──────── Exercise inputs
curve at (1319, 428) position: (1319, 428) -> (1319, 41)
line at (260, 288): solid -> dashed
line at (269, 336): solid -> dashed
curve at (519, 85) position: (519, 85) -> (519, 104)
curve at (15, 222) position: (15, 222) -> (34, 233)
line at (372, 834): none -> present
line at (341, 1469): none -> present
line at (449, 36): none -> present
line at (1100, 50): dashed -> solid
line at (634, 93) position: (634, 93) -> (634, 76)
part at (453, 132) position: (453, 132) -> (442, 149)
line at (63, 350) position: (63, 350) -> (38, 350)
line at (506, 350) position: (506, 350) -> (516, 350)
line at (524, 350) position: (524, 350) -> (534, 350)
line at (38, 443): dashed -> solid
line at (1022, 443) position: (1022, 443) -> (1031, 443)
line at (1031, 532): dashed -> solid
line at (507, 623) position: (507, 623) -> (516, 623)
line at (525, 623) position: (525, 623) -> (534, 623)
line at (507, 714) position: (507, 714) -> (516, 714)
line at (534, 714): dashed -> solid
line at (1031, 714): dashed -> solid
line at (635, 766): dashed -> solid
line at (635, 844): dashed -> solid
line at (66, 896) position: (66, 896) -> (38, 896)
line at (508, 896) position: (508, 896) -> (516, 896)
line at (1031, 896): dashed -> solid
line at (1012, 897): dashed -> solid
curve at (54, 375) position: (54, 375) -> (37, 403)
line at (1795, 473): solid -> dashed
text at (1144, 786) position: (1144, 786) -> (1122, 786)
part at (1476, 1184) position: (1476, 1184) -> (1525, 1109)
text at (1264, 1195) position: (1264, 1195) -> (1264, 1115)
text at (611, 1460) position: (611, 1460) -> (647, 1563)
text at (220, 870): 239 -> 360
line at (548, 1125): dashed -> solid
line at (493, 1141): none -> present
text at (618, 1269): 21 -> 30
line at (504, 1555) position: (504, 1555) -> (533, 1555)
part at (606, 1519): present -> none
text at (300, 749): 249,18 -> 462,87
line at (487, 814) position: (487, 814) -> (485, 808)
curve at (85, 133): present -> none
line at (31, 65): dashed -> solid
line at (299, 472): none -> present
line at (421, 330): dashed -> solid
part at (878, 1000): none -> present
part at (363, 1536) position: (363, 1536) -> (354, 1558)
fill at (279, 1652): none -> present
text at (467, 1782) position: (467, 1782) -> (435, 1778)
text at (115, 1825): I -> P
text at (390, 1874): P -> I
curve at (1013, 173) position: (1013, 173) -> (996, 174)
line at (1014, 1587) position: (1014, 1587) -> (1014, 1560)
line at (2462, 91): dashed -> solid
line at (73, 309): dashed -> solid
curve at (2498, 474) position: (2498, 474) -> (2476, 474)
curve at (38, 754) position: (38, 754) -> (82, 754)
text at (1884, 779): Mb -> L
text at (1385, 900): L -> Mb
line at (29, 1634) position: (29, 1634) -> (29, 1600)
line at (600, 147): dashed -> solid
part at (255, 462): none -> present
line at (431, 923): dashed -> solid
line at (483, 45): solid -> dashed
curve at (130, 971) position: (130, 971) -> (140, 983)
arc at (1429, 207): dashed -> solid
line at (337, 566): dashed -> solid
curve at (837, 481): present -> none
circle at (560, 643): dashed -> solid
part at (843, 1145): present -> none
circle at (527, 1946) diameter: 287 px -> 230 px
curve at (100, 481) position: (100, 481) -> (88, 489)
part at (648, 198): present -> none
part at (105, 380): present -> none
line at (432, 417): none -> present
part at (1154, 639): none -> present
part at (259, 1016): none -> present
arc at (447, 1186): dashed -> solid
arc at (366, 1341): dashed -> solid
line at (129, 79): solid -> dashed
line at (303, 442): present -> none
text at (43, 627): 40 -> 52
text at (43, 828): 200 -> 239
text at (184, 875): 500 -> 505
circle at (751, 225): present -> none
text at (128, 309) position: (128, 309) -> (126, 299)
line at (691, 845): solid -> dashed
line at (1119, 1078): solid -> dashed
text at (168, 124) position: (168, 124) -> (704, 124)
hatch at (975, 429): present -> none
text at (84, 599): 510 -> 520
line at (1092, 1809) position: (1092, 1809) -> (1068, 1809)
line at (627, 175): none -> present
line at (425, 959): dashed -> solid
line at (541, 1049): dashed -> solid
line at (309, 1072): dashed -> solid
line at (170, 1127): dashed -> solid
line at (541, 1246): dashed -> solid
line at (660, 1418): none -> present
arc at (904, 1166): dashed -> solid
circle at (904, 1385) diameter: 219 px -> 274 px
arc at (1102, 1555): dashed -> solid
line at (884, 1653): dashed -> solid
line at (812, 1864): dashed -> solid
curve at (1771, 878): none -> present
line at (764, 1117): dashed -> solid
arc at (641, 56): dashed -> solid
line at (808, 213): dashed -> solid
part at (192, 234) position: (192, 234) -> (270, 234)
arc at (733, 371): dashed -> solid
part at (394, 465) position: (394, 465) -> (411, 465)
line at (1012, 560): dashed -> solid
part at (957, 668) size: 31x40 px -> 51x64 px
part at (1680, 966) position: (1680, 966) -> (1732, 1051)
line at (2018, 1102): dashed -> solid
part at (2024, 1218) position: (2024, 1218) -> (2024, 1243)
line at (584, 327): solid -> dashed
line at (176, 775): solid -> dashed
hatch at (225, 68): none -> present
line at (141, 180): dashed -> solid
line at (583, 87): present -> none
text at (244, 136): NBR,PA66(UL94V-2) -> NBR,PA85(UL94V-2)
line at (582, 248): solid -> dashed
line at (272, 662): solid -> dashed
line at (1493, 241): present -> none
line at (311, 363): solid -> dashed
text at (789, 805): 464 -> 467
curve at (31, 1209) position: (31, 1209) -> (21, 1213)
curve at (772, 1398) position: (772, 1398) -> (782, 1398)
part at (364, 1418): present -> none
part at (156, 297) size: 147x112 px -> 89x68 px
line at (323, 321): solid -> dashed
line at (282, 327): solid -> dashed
────────────────
Stated goal:
Edit the material above so that "dashed" becomes "broken" wherever it occurs, leaving every other part unchanged.

Response below:
curve at (1319, 428) position: (1319, 428) -> (1319, 41)
line at (260, 288): solid -> broken
line at (269, 336): solid -> broken
curve at (519, 85) position: (519, 85) -> (519, 104)
curve at (15, 222) position: (15, 222) -> (34, 233)
line at (372, 834): none -> present
line at (341, 1469): none -> present
line at (449, 36): none -> present
line at (1100, 50): broken -> solid
line at (634, 93) position: (634, 93) -> (634, 76)
part at (453, 132) position: (453, 132) -> (442, 149)
line at (63, 350) position: (63, 350) -> (38, 350)
line at (506, 350) position: (506, 350) -> (516, 350)
line at (524, 350) position: (524, 350) -> (534, 350)
line at (38, 443): broken -> solid
line at (1022, 443) position: (1022, 443) -> (1031, 443)
line at (1031, 532): broken -> solid
line at (507, 623) position: (507, 623) -> (516, 623)
line at (525, 623) position: (525, 623) -> (534, 623)
line at (507, 714) position: (507, 714) -> (516, 714)
line at (534, 714): broken -> solid
line at (1031, 714): broken -> solid
line at (635, 766): broken -> solid
line at (635, 844): broken -> solid
line at (66, 896) position: (66, 896) -> (38, 896)
line at (508, 896) position: (508, 896) -> (516, 896)
line at (1031, 896): broken -> solid
line at (1012, 897): broken -> solid
curve at (54, 375) position: (54, 375) -> (37, 403)
line at (1795, 473): solid -> broken
text at (1144, 786) position: (1144, 786) -> (1122, 786)
part at (1476, 1184) position: (1476, 1184) -> (1525, 1109)
text at (1264, 1195) position: (1264, 1195) -> (1264, 1115)
text at (611, 1460) position: (611, 1460) -> (647, 1563)
text at (220, 870): 239 -> 360
line at (548, 1125): broken -> solid
line at (493, 1141): none -> present
text at (618, 1269): 21 -> 30
line at (504, 1555) position: (504, 1555) -> (533, 1555)
part at (606, 1519): present -> none
text at (300, 749): 249,18 -> 462,87
line at (487, 814) position: (487, 814) -> (485, 808)
curve at (85, 133): present -> none
line at (31, 65): broken -> solid
line at (299, 472): none -> present
line at (421, 330): broken -> solid
part at (878, 1000): none -> present
part at (363, 1536) position: (363, 1536) -> (354, 1558)
fill at (279, 1652): none -> present
text at (467, 1782) position: (467, 1782) -> (435, 1778)
text at (115, 1825): I -> P
text at (390, 1874): P -> I
curve at (1013, 173) position: (1013, 173) -> (996, 174)
line at (1014, 1587) position: (1014, 1587) -> (1014, 1560)
line at (2462, 91): broken -> solid
line at (73, 309): broken -> solid
curve at (2498, 474) position: (2498, 474) -> (2476, 474)
curve at (38, 754) position: (38, 754) -> (82, 754)
text at (1884, 779): Mb -> L
text at (1385, 900): L -> Mb
line at (29, 1634) position: (29, 1634) -> (29, 1600)
line at (600, 147): broken -> solid
part at (255, 462): none -> present
line at (431, 923): broken -> solid
line at (483, 45): solid -> broken
curve at (130, 971) position: (130, 971) -> (140, 983)
arc at (1429, 207): broken -> solid
line at (337, 566): broken -> solid
curve at (837, 481): present -> none
circle at (560, 643): broken -> solid
part at (843, 1145): present -> none
circle at (527, 1946) diameter: 287 px -> 230 px
curve at (100, 481) position: (100, 481) -> (88, 489)
part at (648, 198): present -> none
part at (105, 380): present -> none
line at (432, 417): none -> present
part at (1154, 639): none -> present
part at (259, 1016): none -> present
arc at (447, 1186): broken -> solid
arc at (366, 1341): broken -> solid
line at (129, 79): solid -> broken
line at (303, 442): present -> none
text at (43, 627): 40 -> 52
text at (43, 828): 200 -> 239
text at (184, 875): 500 -> 505
circle at (751, 225): present -> none
text at (128, 309) position: (128, 309) -> (126, 299)
line at (691, 845): solid -> broken
line at (1119, 1078): solid -> broken
text at (168, 124) position: (168, 124) -> (704, 124)
hatch at (975, 429): present -> none
text at (84, 599): 510 -> 520
line at (1092, 1809) position: (1092, 1809) -> (1068, 1809)
line at (627, 175): none -> present
line at (425, 959): broken -> solid
line at (541, 1049): broken -> solid
line at (309, 1072): broken -> solid
line at (170, 1127): broken -> solid
line at (541, 1246): broken -> solid
line at (660, 1418): none -> present
arc at (904, 1166): broken -> solid
circle at (904, 1385) diameter: 219 px -> 274 px
arc at (1102, 1555): broken -> solid
line at (884, 1653): broken -> solid
line at (812, 1864): broken -> solid
curve at (1771, 878): none -> present
line at (764, 1117): broken -> solid
arc at (641, 56): broken -> solid
line at (808, 213): broken -> solid
part at (192, 234) position: (192, 234) -> (270, 234)
arc at (733, 371): broken -> solid
part at (394, 465) position: (394, 465) -> (411, 465)
line at (1012, 560): broken -> solid
part at (957, 668) size: 31x40 px -> 51x64 px
part at (1680, 966) position: (1680, 966) -> (1732, 1051)
line at (2018, 1102): broken -> solid
part at (2024, 1218) position: (2024, 1218) -> (2024, 1243)
line at (584, 327): solid -> broken
line at (176, 775): solid -> broken
hatch at (225, 68): none -> present
line at (141, 180): broken -> solid
line at (583, 87): present -> none
text at (244, 136): NBR,PA66(UL94V-2) -> NBR,PA85(UL94V-2)
line at (582, 248): solid -> broken
line at (272, 662): solid -> broken
line at (1493, 241): present -> none
line at (311, 363): solid -> broken
text at (789, 805): 464 -> 467
curve at (31, 1209) position: (31, 1209) -> (21, 1213)
curve at (772, 1398) position: (772, 1398) -> (782, 1398)
part at (364, 1418): present -> none
part at (156, 297) size: 147x112 px -> 89x68 px
line at (323, 321): solid -> broken
line at (282, 327): solid -> broken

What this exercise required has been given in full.